*** Dataset records ***

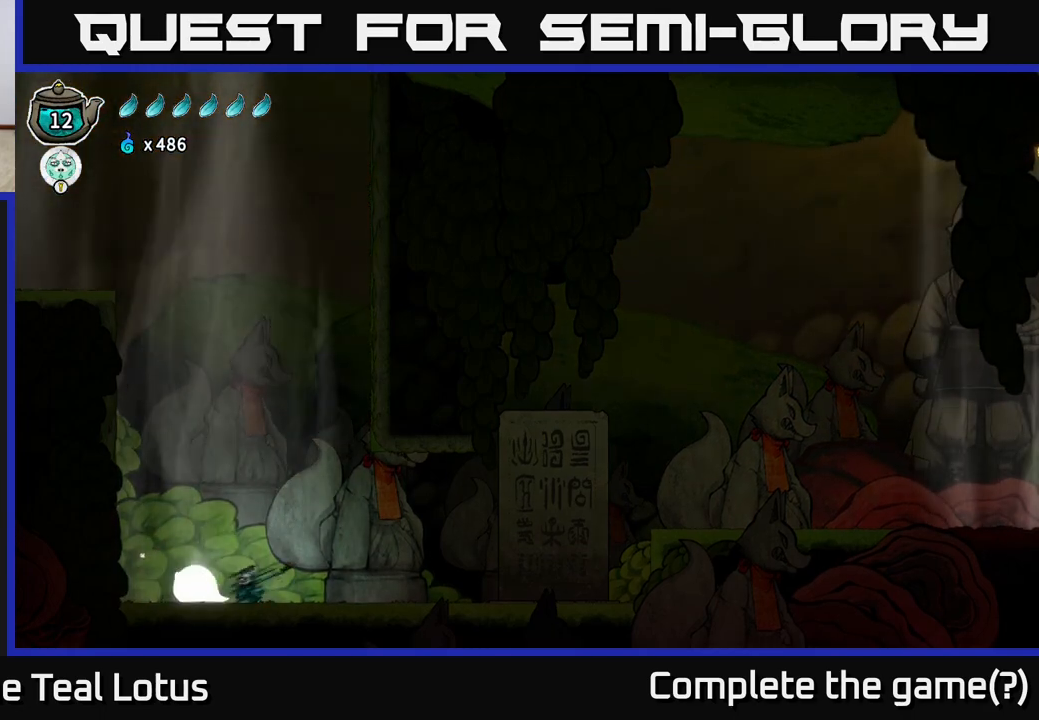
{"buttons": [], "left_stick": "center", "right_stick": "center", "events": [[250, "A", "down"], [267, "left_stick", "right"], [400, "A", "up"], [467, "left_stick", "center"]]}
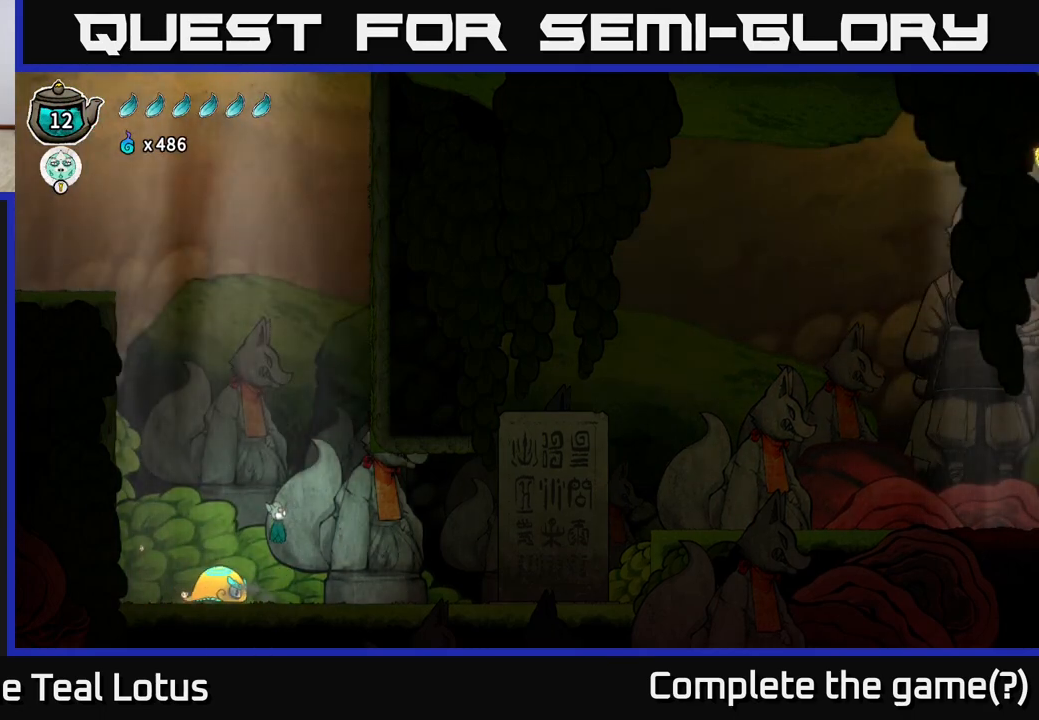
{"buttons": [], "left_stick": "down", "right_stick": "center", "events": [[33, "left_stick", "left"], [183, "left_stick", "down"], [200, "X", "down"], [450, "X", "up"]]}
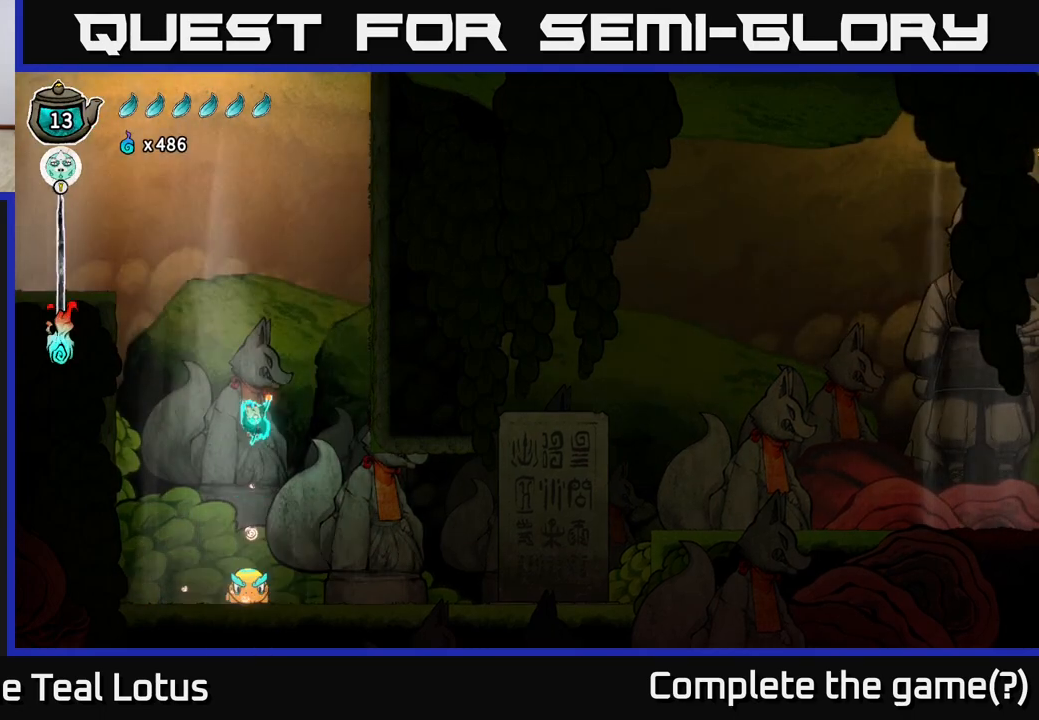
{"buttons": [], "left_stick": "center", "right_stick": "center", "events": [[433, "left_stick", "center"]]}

*** End of Dataset records ***
*** Dataset records ***

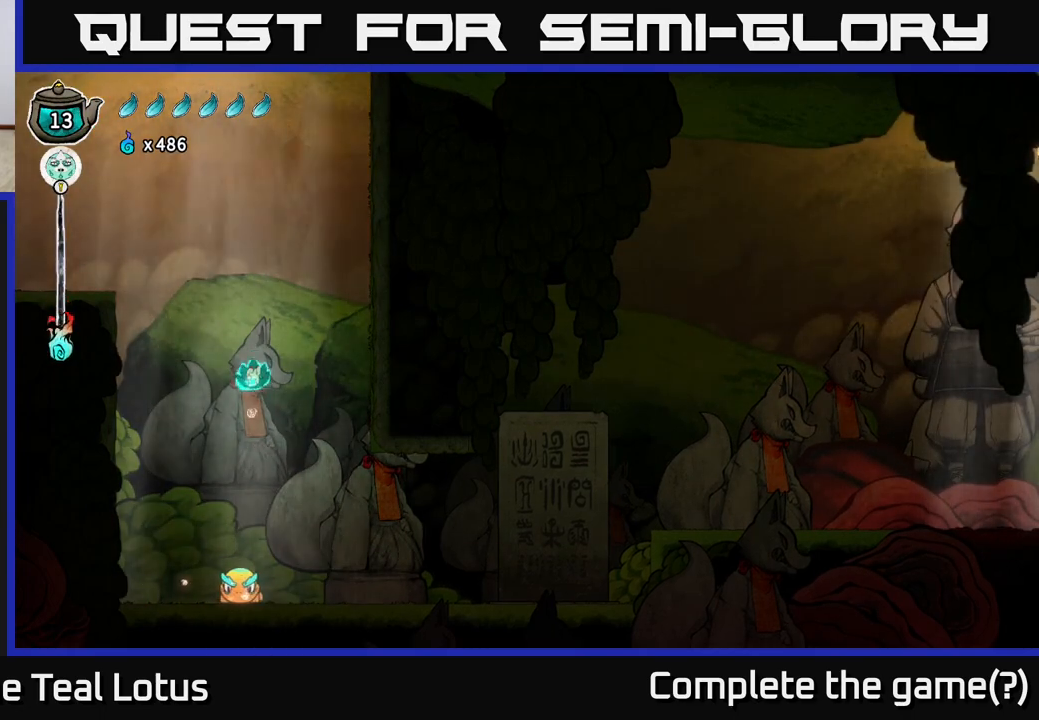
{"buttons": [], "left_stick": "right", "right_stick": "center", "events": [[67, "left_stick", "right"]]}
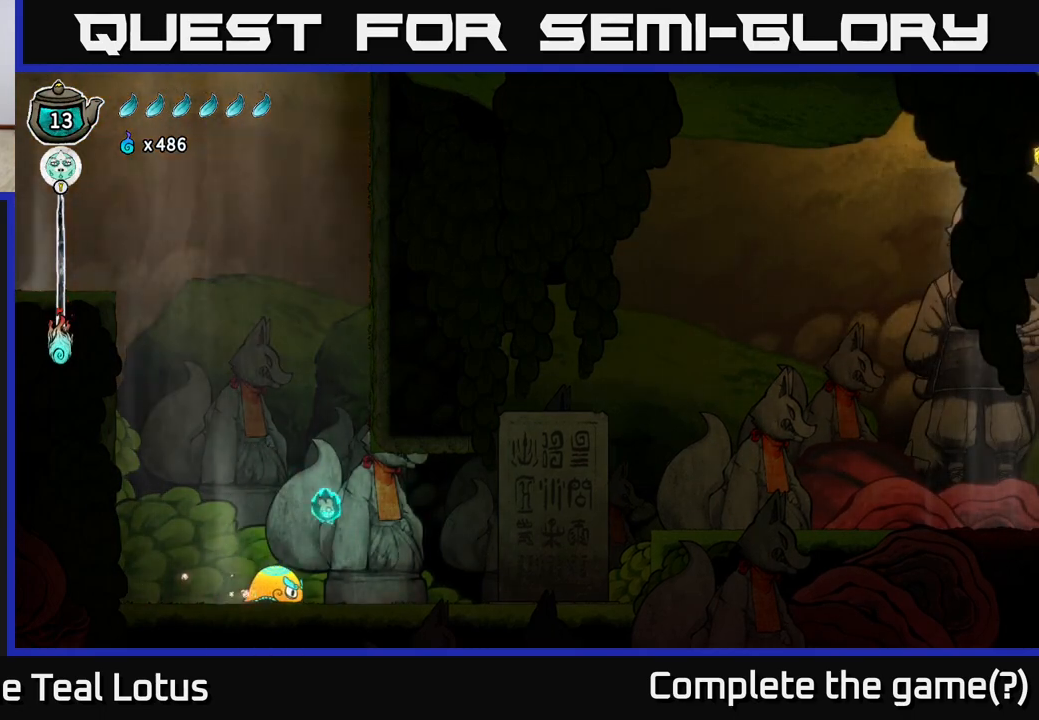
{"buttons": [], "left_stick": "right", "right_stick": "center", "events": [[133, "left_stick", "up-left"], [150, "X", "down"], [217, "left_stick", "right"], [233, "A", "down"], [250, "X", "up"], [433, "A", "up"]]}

*** End of Dataset records ***

## Action item:
Scan the entries above for the string "down" and copy each line that contains it.

## Answer section:
{"buttons": [], "left_stick": "center", "right_stick": "center", "events": [[250, "A", "down"], [267, "left_stick", "right"], [400, "A", "up"], [467, "left_stick", "center"]]}
{"buttons": [], "left_stick": "down", "right_stick": "center", "events": [[33, "left_stick", "left"], [183, "left_stick", "down"], [200, "X", "down"], [450, "X", "up"]]}
{"buttons": [], "left_stick": "right", "right_stick": "center", "events": [[133, "left_stick", "up-left"], [150, "X", "down"], [217, "left_stick", "right"], [233, "A", "down"], [250, "X", "up"], [433, "A", "up"]]}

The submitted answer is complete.